Globally, Windows 11 PC/devices is at 2.3% currently, based on several ‘botnet surveys’ of infected PCs – that’s over 11,000,000 infected devices – a much larger sampling than this article.
Seems closer to reality.
Due TPM 2.0 module restriction.
Cherry picking + forced upgrades. MS loves its fake numbers to prop up poor sales, just ask Xbox.
I think a percentage of 16 is way to high. Maybe a percentage of 5 up to 7 percent is much more realistic.
I wonder when W11 will identify itself as W11. Currently version W11 is “10”.0.22000.x, all browsers shows in their useragents the kernel NT 10.0 (it means that it’s the same one). Furthermore W11 uses the same NET 4.8 with no aim to upgrade to NET 6.0, so for me W11 is W10 with some rounded borders, a pretty destroyed taskbar, an awful destroyed menu and very overrated as a “new OS”. Anyway, despite its big announce, there was no need to release W11 because everything that W11 has could be added in some release of W10, perfectly merged with no so traumatic TMP 2.0 nonsense requeriment. Money talks too much in MS headquarters, imho, because no matters what they release as new features, Windows 11 = Windows 10 21H2. Period. No new better ideas, no new better OS, only fixing things that were not screwed. Welcome to the new beta tester age, productivity won’t matter anymore, ever.
An example: https://techcommunity.microsoft.com/t5/windows-server-for-it-pro/server-2022-wsus-shows-windows-11-clients-as-windows-10/m-p/2851257
So nobody is running Windows 8 or 7?
Sorry I missed comment about company making survey include only computers that have Windows apps.
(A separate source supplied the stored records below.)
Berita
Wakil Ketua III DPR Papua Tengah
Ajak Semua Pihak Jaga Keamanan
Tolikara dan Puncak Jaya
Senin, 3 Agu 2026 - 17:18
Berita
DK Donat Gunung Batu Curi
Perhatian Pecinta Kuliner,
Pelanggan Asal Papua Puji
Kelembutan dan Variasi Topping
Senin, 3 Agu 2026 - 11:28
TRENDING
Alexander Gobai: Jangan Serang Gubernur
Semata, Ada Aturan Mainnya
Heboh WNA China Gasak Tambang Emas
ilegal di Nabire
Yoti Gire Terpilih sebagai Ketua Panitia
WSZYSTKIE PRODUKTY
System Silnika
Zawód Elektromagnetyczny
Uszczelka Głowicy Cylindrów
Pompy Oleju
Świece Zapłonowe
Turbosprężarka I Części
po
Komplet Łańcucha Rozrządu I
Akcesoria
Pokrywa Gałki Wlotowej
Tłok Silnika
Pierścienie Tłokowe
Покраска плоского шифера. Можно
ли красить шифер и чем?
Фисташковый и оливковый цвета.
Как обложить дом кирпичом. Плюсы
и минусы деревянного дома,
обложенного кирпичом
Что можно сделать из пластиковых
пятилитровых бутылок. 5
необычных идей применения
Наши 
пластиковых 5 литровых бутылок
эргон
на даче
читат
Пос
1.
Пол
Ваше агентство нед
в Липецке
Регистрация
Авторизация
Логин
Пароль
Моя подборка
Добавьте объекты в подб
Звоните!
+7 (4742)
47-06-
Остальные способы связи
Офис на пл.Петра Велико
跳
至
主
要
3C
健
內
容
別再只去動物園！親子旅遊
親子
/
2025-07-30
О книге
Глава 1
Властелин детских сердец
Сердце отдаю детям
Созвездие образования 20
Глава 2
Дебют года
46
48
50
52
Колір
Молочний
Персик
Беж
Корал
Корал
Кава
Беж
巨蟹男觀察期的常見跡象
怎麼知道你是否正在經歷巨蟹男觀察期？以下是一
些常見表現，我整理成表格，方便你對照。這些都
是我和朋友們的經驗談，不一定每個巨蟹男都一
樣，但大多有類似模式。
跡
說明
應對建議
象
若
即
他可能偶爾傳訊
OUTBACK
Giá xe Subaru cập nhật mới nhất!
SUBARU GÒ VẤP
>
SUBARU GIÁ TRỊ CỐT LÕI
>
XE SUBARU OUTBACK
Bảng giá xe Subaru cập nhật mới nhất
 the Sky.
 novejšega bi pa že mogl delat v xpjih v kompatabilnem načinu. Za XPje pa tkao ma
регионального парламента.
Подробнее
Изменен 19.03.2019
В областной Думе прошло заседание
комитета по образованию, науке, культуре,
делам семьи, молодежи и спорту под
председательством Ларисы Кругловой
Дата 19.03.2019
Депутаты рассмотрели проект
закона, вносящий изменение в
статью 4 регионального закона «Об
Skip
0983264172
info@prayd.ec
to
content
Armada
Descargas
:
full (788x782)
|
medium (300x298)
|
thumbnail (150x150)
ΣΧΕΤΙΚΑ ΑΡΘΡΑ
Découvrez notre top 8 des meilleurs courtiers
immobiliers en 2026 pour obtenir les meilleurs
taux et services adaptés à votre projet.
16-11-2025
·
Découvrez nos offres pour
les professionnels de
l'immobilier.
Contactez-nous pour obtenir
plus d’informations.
How many of those 83.5% running Windows 10 are not Windows 11 compatible ?
My guess ~60%
Apparently AdDuplex is a cross-promotion network for Windows Store apps and games. This means Windows 10 LTSC numbers aren’t included since LTSC doesn’t come with the Windows Store, or Edge or Cortana, etc. Windows 7 and older Windows numbers also aren’t included.
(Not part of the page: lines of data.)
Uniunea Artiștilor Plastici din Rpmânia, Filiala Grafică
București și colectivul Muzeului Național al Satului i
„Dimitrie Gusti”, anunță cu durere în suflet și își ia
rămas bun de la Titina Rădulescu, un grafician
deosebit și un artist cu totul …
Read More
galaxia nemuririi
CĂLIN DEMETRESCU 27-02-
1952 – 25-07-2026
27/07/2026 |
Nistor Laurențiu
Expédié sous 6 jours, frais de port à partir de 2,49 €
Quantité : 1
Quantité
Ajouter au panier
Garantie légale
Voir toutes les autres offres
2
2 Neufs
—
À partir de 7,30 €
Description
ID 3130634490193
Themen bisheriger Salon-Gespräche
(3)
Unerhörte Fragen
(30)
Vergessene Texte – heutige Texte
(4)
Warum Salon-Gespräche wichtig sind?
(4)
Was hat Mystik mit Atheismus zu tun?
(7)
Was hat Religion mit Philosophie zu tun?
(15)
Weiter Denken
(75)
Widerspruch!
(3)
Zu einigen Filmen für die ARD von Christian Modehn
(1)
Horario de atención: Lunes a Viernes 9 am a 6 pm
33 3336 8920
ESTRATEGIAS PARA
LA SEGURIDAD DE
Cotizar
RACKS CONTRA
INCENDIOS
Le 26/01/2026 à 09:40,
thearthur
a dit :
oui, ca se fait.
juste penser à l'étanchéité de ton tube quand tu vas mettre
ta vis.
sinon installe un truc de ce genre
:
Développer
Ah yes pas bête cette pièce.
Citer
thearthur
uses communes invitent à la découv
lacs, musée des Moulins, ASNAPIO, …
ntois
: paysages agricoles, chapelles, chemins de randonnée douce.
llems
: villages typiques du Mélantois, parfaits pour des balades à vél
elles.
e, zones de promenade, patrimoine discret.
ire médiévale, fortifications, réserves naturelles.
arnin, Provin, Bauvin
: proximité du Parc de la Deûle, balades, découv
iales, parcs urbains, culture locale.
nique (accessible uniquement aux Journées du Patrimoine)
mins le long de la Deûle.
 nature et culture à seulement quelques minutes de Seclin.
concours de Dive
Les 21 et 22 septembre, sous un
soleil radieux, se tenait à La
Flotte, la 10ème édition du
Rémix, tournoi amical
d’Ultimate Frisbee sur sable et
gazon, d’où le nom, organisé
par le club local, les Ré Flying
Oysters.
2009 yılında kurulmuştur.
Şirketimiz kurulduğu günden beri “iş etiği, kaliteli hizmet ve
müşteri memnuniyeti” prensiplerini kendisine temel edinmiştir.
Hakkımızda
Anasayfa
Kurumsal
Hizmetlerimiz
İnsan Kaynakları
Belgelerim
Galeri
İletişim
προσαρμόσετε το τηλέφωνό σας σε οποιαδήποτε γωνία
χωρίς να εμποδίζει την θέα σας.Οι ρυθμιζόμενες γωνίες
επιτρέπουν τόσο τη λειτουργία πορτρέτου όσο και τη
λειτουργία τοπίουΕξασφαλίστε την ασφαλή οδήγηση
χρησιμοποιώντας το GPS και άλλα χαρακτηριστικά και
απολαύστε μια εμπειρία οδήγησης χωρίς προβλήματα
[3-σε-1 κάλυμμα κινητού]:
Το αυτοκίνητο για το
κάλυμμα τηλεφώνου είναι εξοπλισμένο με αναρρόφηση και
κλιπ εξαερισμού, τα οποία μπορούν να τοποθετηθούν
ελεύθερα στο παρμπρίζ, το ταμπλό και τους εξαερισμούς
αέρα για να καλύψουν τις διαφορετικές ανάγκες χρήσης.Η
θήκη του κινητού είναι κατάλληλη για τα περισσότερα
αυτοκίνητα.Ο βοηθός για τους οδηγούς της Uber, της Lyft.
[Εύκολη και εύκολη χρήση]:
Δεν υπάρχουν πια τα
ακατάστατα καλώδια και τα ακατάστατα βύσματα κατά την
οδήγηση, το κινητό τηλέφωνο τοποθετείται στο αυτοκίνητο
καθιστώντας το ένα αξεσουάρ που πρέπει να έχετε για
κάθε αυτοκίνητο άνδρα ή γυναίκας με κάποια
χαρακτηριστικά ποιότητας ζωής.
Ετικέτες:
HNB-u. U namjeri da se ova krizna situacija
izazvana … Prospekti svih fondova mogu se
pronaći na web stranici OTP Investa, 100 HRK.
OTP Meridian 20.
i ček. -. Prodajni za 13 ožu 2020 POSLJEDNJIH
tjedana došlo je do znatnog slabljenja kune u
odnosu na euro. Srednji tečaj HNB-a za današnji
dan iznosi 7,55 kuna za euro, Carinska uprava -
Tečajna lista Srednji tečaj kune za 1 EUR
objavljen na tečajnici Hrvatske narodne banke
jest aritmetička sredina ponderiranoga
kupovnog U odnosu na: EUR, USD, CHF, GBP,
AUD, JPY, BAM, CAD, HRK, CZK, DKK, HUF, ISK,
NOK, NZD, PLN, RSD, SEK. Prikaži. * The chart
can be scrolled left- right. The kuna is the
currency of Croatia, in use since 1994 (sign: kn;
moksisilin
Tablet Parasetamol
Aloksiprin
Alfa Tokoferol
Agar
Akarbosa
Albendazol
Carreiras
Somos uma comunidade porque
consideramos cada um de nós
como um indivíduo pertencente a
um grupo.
Not to mention that the Windows Store is terrible all-around and that hasn’t really changed in almost 10 years. I’m guessing most of these numbers reflect the percentage of users who actually bother using the Store, which itself is a pretty small percentage of overall Windows users in general.
This just seems like an easy way to inflate Windows 11 adoption numbers to assuage the Micro$oft shareholders.
That’s exactly what’s happening here
Those numbers look very much like a lot of numbers being floated around these last two years.